Vorschläge der EU-Kommssion
Geoblocking im Online-Handel vor Aus

In den Niederlanden ist der Kühlschrank billiger - aber der Händler sperrt Kunden aus Deutschland. So etwas soll nach Plänen der EU-Kommission nicht mehr vorkommen.

Brüssel. Verbraucher sollen nach dem Willen der EU-Kommission überall in Europa online einkaufen können. Entsprechende Vorschläge präsentierte die Brüsseler Behörde am Mittwoch. "Verbraucher aus anderen EU-Staaten müssen wie Einheimische behandelt werden", sagte der zuständige Vizepräsident der EU-Kommission, Andrus Ansip.

Gegen Diskriminierung


Die neuen Vorgaben zum Geoblocking würden aber nur für Verkäufer gelten, die mit der Versendung ins Ausland selbst nichts zu tun haben. Denn die Kommission will die Händler nicht verpflichten, auch europaweit zu liefern. Wenn Händler heimischen Kunden eine Abholung ermöglichen, müssten sie diese Möglichkeit auch ausländischen Kunden geben. Auch bei elektronischen Dienstleistungen wie Datenspeicherung im Internet wäre keine Diskriminierung erlaubt, ebenso bei Dienstleistungen, die an einem bestimmten Ort angeboten werden. Das können Konzerte oder der Eintritt in einen Freizeitpark sein. Hier dürften Kunden aus verschiedenen EU-Staaten keine unterschiedlichen Preise abverlangt werden.

Auch beim Paketversand ins europäische Ausland will die EU-Kommission stärker eingreifen.
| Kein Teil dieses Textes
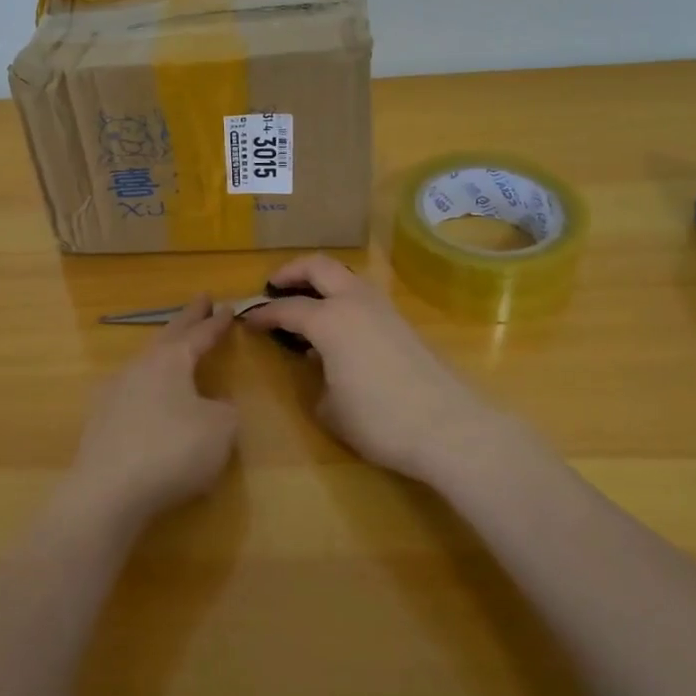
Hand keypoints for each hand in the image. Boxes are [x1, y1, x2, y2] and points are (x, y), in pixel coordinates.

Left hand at [63, 296, 239, 536]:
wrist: (109, 491)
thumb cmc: (173, 450)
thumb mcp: (221, 430)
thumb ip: (225, 410)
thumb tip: (214, 405)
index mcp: (171, 361)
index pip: (199, 334)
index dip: (216, 322)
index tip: (227, 306)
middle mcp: (140, 366)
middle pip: (167, 335)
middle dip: (187, 319)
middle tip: (200, 302)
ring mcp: (114, 391)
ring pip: (145, 361)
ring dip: (162, 352)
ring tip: (173, 348)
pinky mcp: (99, 420)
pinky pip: (130, 391)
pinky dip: (145, 387)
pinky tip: (144, 395)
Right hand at [242, 254, 502, 481]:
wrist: (448, 427)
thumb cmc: (379, 420)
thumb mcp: (330, 409)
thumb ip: (315, 380)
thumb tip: (319, 366)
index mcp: (331, 320)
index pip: (288, 308)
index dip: (264, 314)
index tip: (248, 320)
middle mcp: (355, 302)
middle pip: (319, 267)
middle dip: (292, 271)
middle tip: (273, 286)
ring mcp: (383, 309)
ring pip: (346, 276)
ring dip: (321, 281)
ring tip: (305, 302)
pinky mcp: (402, 323)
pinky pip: (362, 296)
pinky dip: (342, 298)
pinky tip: (337, 327)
Der Auslandsversand ist nach ihren Angaben um bis zu fünf Mal teurer als der Inlandstarif. Sie will Unternehmen wie die Deutsche Post, die die Grundversorgung sicherstellen, daher zur Offenlegung ihrer Preisstrukturen zwingen. Zudem sollen die Aufsichtsbehörden den Markt besser im Blick behalten.

Auf welche Automarke der Serienheld setzt, welchen Laptop der Fernsehkommissar nutzt, das ist in der Regel kein Zufall. Wenn für das Auftauchen solcher Markenprodukte Geld fließt, spricht man von Produktplatzierung. Hier will die EU-Kommission die Auflagen lockern.

Werbung im Fernsehen


Bei der Fernsehwerbung will Brüssel mehr Flexibilität. Derzeit ist die stündliche Werbezeit auf 12 Minuten begrenzt. Diesen 20-Prozent-Anteil sollen die Sender künftig zwischen 7 und 23 Uhr frei verteilen können. Die deutschen Verlegerverbände BDZV und VDZ fürchten, dadurch könnten Zeitschriften und Zeitungen Werbeeinnahmen verloren gehen. Für Streaming-Plattformen will die EU-Kommission für jedes EU-Land einen Anteil europäischer Produktionen von 20 Prozent festschreiben. Die EU-Staaten und das Europaparlament müssen den neuen Regeln zustimmen.

Nutzer von Online-Bezahldiensten etwa für Musik, Literatur oder Filme sollen künftig auch auf Reisen auf ihre Inhalte zugreifen können. Darauf haben sich die zuständigen EU-Minister am Donnerstag geeinigt. Nun müssen sich das Europaparlament und die EU-Staaten einigen.